Un opposant appelle à une ‘’transition de 2 ans’’ à la fin du mandat de Ouattara

  • 01/03/2018
  • Source : APA
Pasteur Henri Tohou, président de l'Union Socialiste du Peuple (USP, opposition) a appelé, jeudi, à la mise en place d’un ‘’gouvernement de transition de deux ans ‘’ à la fin du mandat du président Alassane Ouattara pour, estime-t-il, ‘’régler tous les problèmes’’ avant une prochaine élection présidentielle.

Selon Henri Tohou, candidat malheureux aux élections présidentielles de 2010, ‘’les politiques ont échoué. Tout ce qu’ils nous apportent ce sont les crises avec leurs cortèges de morts’’, rappelant les élections de ‘’Laurent Gbagbo dans une crise avec Robert Guéï en 2000, de Alassane Ouattara avec Laurent Gbagbo en 2010 dans une autre crise plus meurtrière’’.

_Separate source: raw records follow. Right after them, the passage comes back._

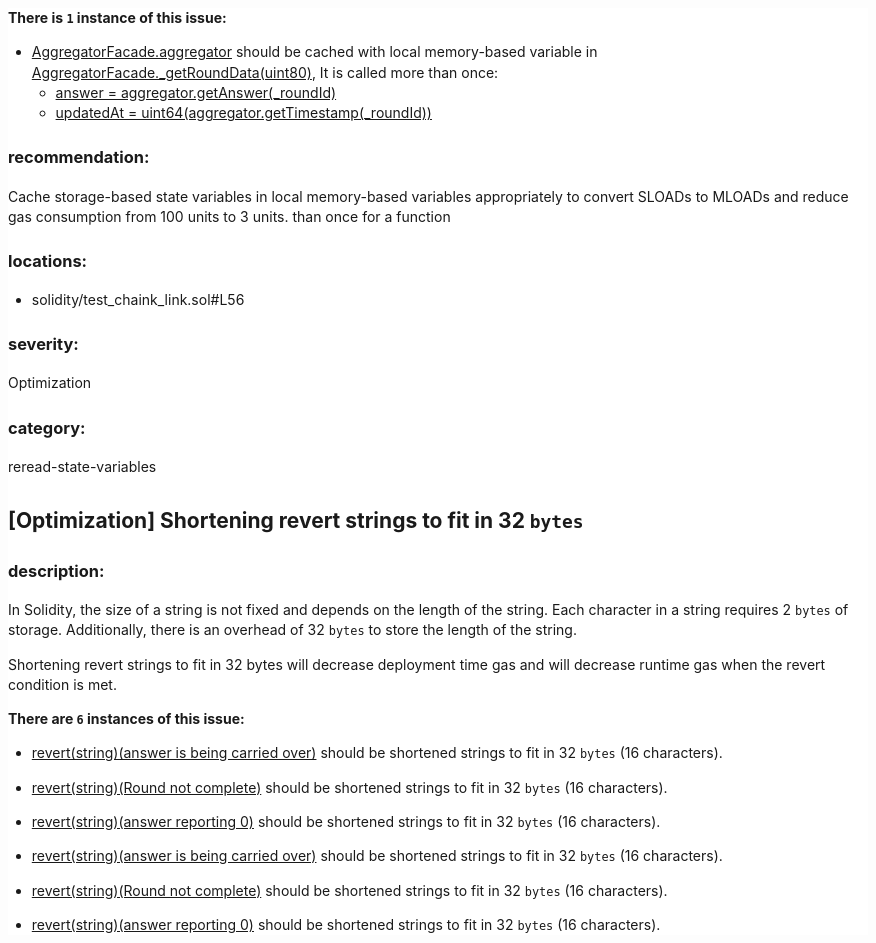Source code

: 
**There is `1` instance of this issue:**

- [AggregatorFacade.aggregator](solidity/test_chaink_link.sol#L56) should be cached with local memory-based variable in [AggregatorFacade._getRoundData(uint80)](solidity/test_chaink_link.sol#L220-L237), It is called more than once:
	- [answer = aggregator.getAnswer(_roundId)](solidity/test_chaink_link.sol#L231)
	- [updatedAt = uint64(aggregator.getTimestamp(_roundId))](solidity/test_chaink_link.sol#L232)


### recommendation:

Cache storage-based state variables in local memory-based variables appropriately to convert SLOADs to MLOADs and reduce gas consumption from 100 units to 3 units. than once for a function


### locations:
- solidity/test_chaink_link.sol#L56

### severity:
Optimization

### category:
reread-state-variables

## [Optimization] Shortening revert strings to fit in 32 `bytes`

### description:

In Solidity, the size of a string is not fixed and depends on the length of the string. 
Each character in a string requires 2 `bytes` of storage. 
Additionally, there is an overhead of 32 `bytes` to store the length of the string.

Shortening revert strings to fit in 32 bytes will decrease deployment time gas 
and will decrease runtime gas when the revert condition is met.


**There are `6` instances of this issue:**

- [revert(string)(answer is being carried over)](solidity/test_chaink_link.sol#L295) should be shortened strings to fit in 32 `bytes` (16 characters).

- [revert(string)(Round not complete)](solidity/test_chaink_link.sol#L298) should be shortened strings to fit in 32 `bytes` (16 characters).

- [revert(string)(answer reporting 0)](solidity/test_chaink_link.sol#L301) should be shortened strings to fit in 32 `bytes` (16 characters).

- [revert(string)(answer is being carried over)](solidity/test_chaink_link.sol#L334) should be shortened strings to fit in 32 `bytes` (16 characters).

- [revert(string)(Round not complete)](solidity/test_chaink_link.sol#L337) should be shortened strings to fit in 32 `bytes` (16 characters).

- [revert(string)(answer reporting 0)](solidity/test_chaink_link.sol#L340) should be shortened strings to fit in 32 `bytes` (16 characters).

‘’Il est temps maintenant de s’arrêter pour changer de stratégie pour une paix durable en Côte d’Ivoire. Les élections n’ont jamais réglé une crise. C’est pourquoi nous proposons, à la fin du mandat du président Ouattara, un gouvernement de transition d’une durée de 2 ans pour régler tous les problèmes liés aux réformes politiques, de l’administration, de la justice, de l’armée… avant d’aller à des élections présidentielles’’, conseille-t-il.

Pour M. Tohou, il ne sert à rien de se précipiter ‘’à aller à une élection présidentielle en 2020 alors que les blocs qui se forment actuellement, se préparent, visiblement, à l’affrontement. Et nous aurons, à nouveau, à déplorer des morts. Ce n’est pas ça la Côte d’Ivoire que Houphouët-Boigny nous a laissée’’, plaide Henri Tohou.

Cette transition qu’il appelle de ses vœux, ‘’Ouattara, Bédié, Gbagbo, Wodié et toute l’ancienne classe politique doivent se retrouver avec la société civile ainsi que les guides religieux, dans une sorte de conférence nationale pour mettre, ensemble, en place les instruments de ce gouvernement de transition dont la mission sera d’aplanir tous les problèmes’’, explique Henri Tohou, dans une conférence de presse.

Par ailleurs, M. Tohou invite, également, le chef de l’Etat, ‘’au nom de la paix et de l’intérêt du pays à la réforme de la Commission électorale indépendante (CEI) dont le président Youssouf Ouattara est forclos en procédant à la désignation de nouveaux membres majoritairement, issus de la société civile. Les partis y seront en tant qu’observateurs’’.